The international level celebration of World Youth Day in 2000 was meant to coincide with the Jubilee Year proclaimed by Pope John Paul II, to celebrate 2000 years since the birth of Jesus Christ. This is also reflected in the theme for the celebrations.

- The Pope greeted the pilgrims in St. Peter's Square before the WYDs, "Days in the Dioceses" were held, which for the first time included volunteer experiences.
- The first day began in the afternoon with the opening mass in Archbasilica of St. John Lateran presided by the Pope reserved for young Romans and Italians. Subsequently, the Pope moved to St. Peter's Square in which there was a celebration of welcome reserved for young foreigners.
- The second day began the three days of morning catechesis for the participants, held in some churches in Rome and neighboring dioceses divided by linguistic groups held by cardinals and bishops from all over the world. From this day it was possible for the young participants take the Jubilee Pilgrimage crossing the Holy Door of St. Peter's Basilica.
- The third day, the program of the previous day was repeated.
- The fourth day, the program of the previous day was repeated. In the evening there was a Via Crucis with the cross of the Holy Year presided by Camillo Ruini from the Basilica of Santa Maria in Ara Coeli at the Colosseum.

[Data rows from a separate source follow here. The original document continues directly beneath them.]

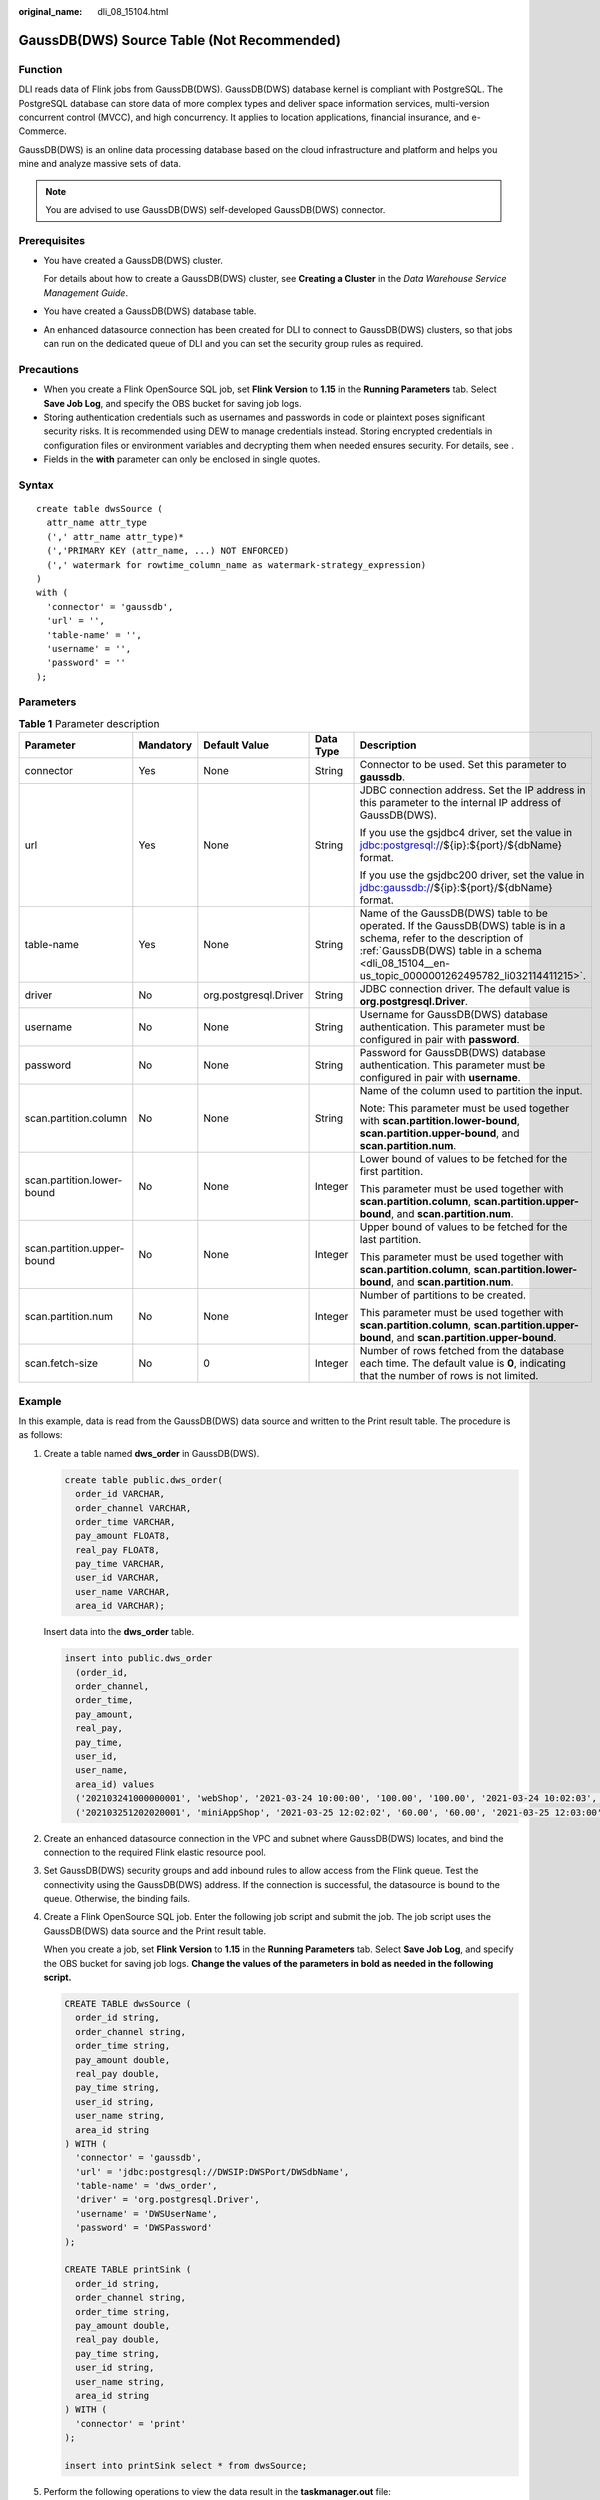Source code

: :original_name: dli_08_15104.html

.. _dli_08_15104:

GaussDB(DWS) Source Table (Not Recommended)
===========================================

Function
--------

DLI reads data of Flink jobs from GaussDB(DWS). GaussDB(DWS) database kernel is compliant with PostgreSQL. The PostgreSQL database can store data of more complex types and deliver space information services, multi-version concurrent control (MVCC), and high concurrency. It applies to location applications, financial insurance, and e-Commerce.

GaussDB(DWS) is an online data processing database based on the cloud infrastructure and platform and helps you mine and analyze massive sets of data.

.. note::

   You are advised to use GaussDB(DWS) self-developed GaussDB(DWS) connector.

Prerequisites
-------------

-  You have created a GaussDB(DWS) cluster.

   For details about how to create a GaussDB(DWS) cluster, see **Creating a Cluster** in the *Data Warehouse Service Management Guide*.

-  You have created a GaussDB(DWS) database table.

-  An enhanced datasource connection has been created for DLI to connect to GaussDB(DWS) clusters, so that jobs can run on the dedicated queue of DLI and you can set the security group rules as required.

Precautions
-----------

-  When you create a Flink OpenSource SQL job, set **Flink Version** to **1.15** in the **Running Parameters** tab. Select **Save Job Log**, and specify the OBS bucket for saving job logs.
-  Storing authentication credentials such as usernames and passwords in code or plaintext poses significant security risks. It is recommended using DEW to manage credentials instead. Storing encrypted credentials in configuration files or environment variables and decrypting them when needed ensures security. For details, see .
-  Fields in the **with** parameter can only be enclosed in single quotes.

Syntax
------

::

   create table dwsSource (
     attr_name attr_type
     (',' attr_name attr_type)*
     (','PRIMARY KEY (attr_name, ...) NOT ENFORCED)
     (',' watermark for rowtime_column_name as watermark-strategy_expression)
   )
   with (
     'connector' = 'gaussdb',
     'url' = '',
     'table-name' = '',
     'username' = '',
     'password' = ''
   );

Parameters
----------

.. table:: **Table 1** Parameter description

   +----------------------------+-------------+-----------------------+-------------+-------------------------------------------------------------------------------------------------------------------------------------------------------------------------------------------------------------------------+
   | Parameter                  | Mandatory   | Default Value         | Data Type   | Description                                                                                                                                                                                                             |
   +============================+=============+=======================+=============+=========================================================================================================================================================================================================================+
   | connector                  | Yes         | None                  | String      | Connector to be used. Set this parameter to **gaussdb**.                                                                                                                                                                |
   +----------------------------+-------------+-----------------------+-------------+-------------------------------------------------------------------------------------------------------------------------------------------------------------------------------------------------------------------------+
   | url                        | Yes         | None                  | String      | JDBC connection address. Set the IP address in this parameter to the internal IP address of GaussDB(DWS).                                                                                                               |
   |                            |             |                       |             |                                                                                                                                                                                                                         |
   |                            |             |                       |             | If you use the gsjdbc4 driver, set the value in jdbc:postgresql://${ip}:${port}/${dbName} format.                                                                                                                       |
   |                            |             |                       |             |                                                                                                                                                                                                                         |
   |                            |             |                       |             | If you use the gsjdbc200 driver, set the value in jdbc:gaussdb://${ip}:${port}/${dbName} format.                                                                                                                        |
   +----------------------------+-------------+-----------------------+-------------+-------------------------------------------------------------------------------------------------------------------------------------------------------------------------------------------------------------------------+
   | table-name                 | Yes         | None                  | String      | Name of the GaussDB(DWS) table to be operated. If the GaussDB(DWS) table is in a schema, refer to the description of :ref:`GaussDB(DWS) table in a schema <dli_08_15104__en-us_topic_0000001262495782_li032114411215>`. |
   +----------------------------+-------------+-----------------------+-------------+-------------------------------------------------------------------------------------------------------------------------------------------------------------------------------------------------------------------------+
   | driver                     | No          | org.postgresql.Driver | String      | JDBC connection driver. The default value is **org.postgresql.Driver**.                                                                                                                                                 |
   +----------------------------+-------------+-----------------------+-------------+-------------------------------------------------------------------------------------------------------------------------------------------------------------------------------------------------------------------------+
   | username                   | No          | None                  | String      | Username for GaussDB(DWS) database authentication. This parameter must be configured in pair with **password**.                                                                                                         |
   +----------------------------+-------------+-----------------------+-------------+-------------------------------------------------------------------------------------------------------------------------------------------------------------------------------------------------------------------------+
   | password                   | No          | None                  | String      | Password for GaussDB(DWS) database authentication. This parameter must be configured in pair with **username**.                                                                                                         |
   +----------------------------+-------------+-----------------------+-------------+-------------------------------------------------------------------------------------------------------------------------------------------------------------------------------------------------------------------------+
   | scan.partition.column      | No          | None                  | String      | Name of the column used to partition the input.                                                                                                                                                                         |
   |                            |             |                       |             |                                                                                                                                                                                                                         |
   |                            |             |                       |             | Note: This parameter must be used together with **scan.partition.lower-bound**, **scan.partition.upper-bound**, and **scan.partition.num**.                                                                             |
   +----------------------------+-------------+-----------------------+-------------+-------------------------------------------------------------------------------------------------------------------------------------------------------------------------------------------------------------------------+
   | scan.partition.lower-bound | No          | None                  | Integer     | Lower bound of values to be fetched for the first partition.                                                                                                                                                            |
   |                            |             |                       |             |                                                                                                                                                                                                                         |
   |                            |             |                       |             | This parameter must be used together with **scan.partition.column**, **scan.partition.upper-bound**, and **scan.partition.num**.                                                                                        |
   +----------------------------+-------------+-----------------------+-------------+-------------------------------------------------------------------------------------------------------------------------------------------------------------------------------------------------------------------------+
   | scan.partition.upper-bound | No          | None                  | Integer     | Upper bound of values to be fetched for the last partition.                                                                                                                                                             |
   |                            |             |                       |             |                                                                                                                                                                                                                         |
   |                            |             |                       |             | This parameter must be used together with **scan.partition.column**, **scan.partition.lower-bound**, and **scan.partition.num**.                                                                                        |
   +----------------------------+-------------+-----------------------+-------------+-------------------------------------------------------------------------------------------------------------------------------------------------------------------------------------------------------------------------+
   | scan.partition.num         | No          | None                  | Integer     | Number of partitions to be created.                                                                                                                                                                                     |
   |                            |             |                       |             |                                                                                                                                                                                                                         |
   |                            |             |                       |             | This parameter must be used together with **scan.partition.column**, **scan.partition.upper-bound**, and **scan.partition.upper-bound**.                                                                                |
   +----------------------------+-------------+-----------------------+-------------+-------------------------------------------------------------------------------------------------------------------------------------------------------------------------------------------------------------------------+
   | scan.fetch-size            | No          | 0                     | Integer     | Number of rows fetched from the database each time. The default value is **0**, indicating that the number of rows is not limited.                                                                                      |
   +----------------------------+-------------+-----------------------+-------------+-------------------------------------------------------------------------------------------------------------------------------------------------------------------------------------------------------------------------+

Example
-------

In this example, data is read from the GaussDB(DWS) data source and written to the Print result table. The procedure is as follows:

#. Create a table named **dws_order** in GaussDB(DWS).

   .. code-block::

      create table public.dws_order(
        order_id VARCHAR,
        order_channel VARCHAR,
        order_time VARCHAR,
        pay_amount FLOAT8,
        real_pay FLOAT8,
        pay_time VARCHAR,
        user_id VARCHAR,
        user_name VARCHAR,
        area_id VARCHAR);

   Insert data into the **dws_order** table.

   .. code-block::

      insert into public.dws_order
        (order_id,
        order_channel,
        order_time,
        pay_amount,
        real_pay,
        pay_time,
        user_id,
        user_name,
        area_id) values
        ('202103241000000001', 'webShop', '2021-03-24 10:00:00', '100.00', '100.00', '2021-03-24 10:02:03', '0001', 'Alice', '330106'),
        ('202103251202020001', 'miniAppShop', '2021-03-25 12:02:02', '60.00', '60.00', '2021-03-25 12:03:00', '0002', 'Bob', '330110');

#. Create an enhanced datasource connection in the VPC and subnet where GaussDB(DWS) locates, and bind the connection to the required Flink elastic resource pool.

#. Set GaussDB(DWS) security groups and add inbound rules to allow access from the Flink queue. Test the connectivity using the GaussDB(DWS) address. If the connection is successful, the datasource is bound to the queue. Otherwise, the binding fails.

#. Create a Flink OpenSource SQL job. Enter the following job script and submit the job. The job script uses the GaussDB(DWS) data source and the Print result table.

   When you create a job, set **Flink Version** to **1.15** in the **Running Parameters** tab. Select **Save Job Log**, and specify the OBS bucket for saving job logs. **Change the values of the parameters in bold as needed in the following script.**

   .. code-block::

      CREATE TABLE dwsSource (
        order_id string,
        order_channel string,
        order_time string,
        pay_amount double,
        real_pay double,
        pay_time string,
        user_id string,
        user_name string,
        area_id string
      ) WITH (
        'connector' = 'gaussdb',
        'url' = 'jdbc:postgresql://DWSIP:DWSPort/DWSdbName',
        'table-name' = 'dws_order',
        'driver' = 'org.postgresql.Driver',
        'username' = 'DWSUserName',
        'password' = 'DWSPassword'
      );

      CREATE TABLE printSink (
        order_id string,
        order_channel string,
        order_time string,
        pay_amount double,
        real_pay double,
        pay_time string,
        user_id string,
        user_name string,
        area_id string
      ) WITH (
        'connector' = 'print'
      );

      insert into printSink select * from dwsSource;

#. Perform the following operations to view the data result in the **taskmanager.out** file:

   a. Log in to the DLI console. In the navigation pane, choose **Job Management** > **Flink Jobs**.
   b. Click the name of the corresponding Flink job, choose **Run Log**, click **OBS Bucket**, and locate the folder of the log you want to view according to the date.
   c. Go to the folder of the date, find the folder whose name contains **taskmanager**, download the **taskmanager.out** file, and view result logs.

   The data result is as follows:

   .. code-block::

      +I(202103241000000001,webShop,2021-03-24 10:00:00,100.0,100.0,2021-03-24 10:02:03,0001,Alice,330106)
      +I(202103251202020001,miniAppShop,2021-03-25 12:02:02,60.0,60.0,2021-03-25 12:03:00,0002,Bob,330110)

FAQ
---

-  Q: What should I do if the job execution fails and the log contains the following error information?

   .. code-block::

      java.io.IOException: unable to open JDBC writer
      ...
      Caused by: org.postgresql.util.PSQLException: The connection attempt failed.
      ...
      Caused by: java.net.SocketTimeoutException: connect timed out

   A: The datasource connection is not bound or the binding fails.

-  .. _dli_08_15104__en-us_topic_0000001262495782_li032114411215:

   Q: How can I configure a GaussDB(DWS) table that is in a schema?

   A: The following provides an example of configuring the **dws_order** table in the **dbuser2** schema:

   .. code-block::

      CREATE TABLE dwsSource (
        order_id string,
        order_channel string,
        order_time string,
        pay_amount double,
        real_pay double,
        pay_time string,
        user_id string,
        user_name string,
        area_id string
      ) WITH (
        'connector' = 'gaussdb',
        'url' = 'jdbc:postgresql://DWSIP:DWSPort/DWSdbName',
        'table-name' = 'dbuser2.dws_order',
        'driver' = 'org.postgresql.Driver',
        'username' = 'DWSUserName',
        'password' = 'DWSPassword'
      );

- The fifth day, at noon all the church bells of Rome played at the Angelus prayer party. The young people went to the Tor Vergata area, reached in the evening by the pope who presided the vigil. John Paul II called the young people "sentinels in the morning" ("sentinelle del mattino") and invited them not to resign themselves to the injustices of the world. The pope asked all participants to defend peace, to make the world more and more habitable and to say their "yes" to Christ as the center of their ideal and realization of happiness.
- The sixth and last day, in the morning the Eucharistic celebration was held in the University of Rome Tor Vergata, followed by the recital of the Angelus prayer. After that, Pope announced that the 2002 WYD would be held in Toronto.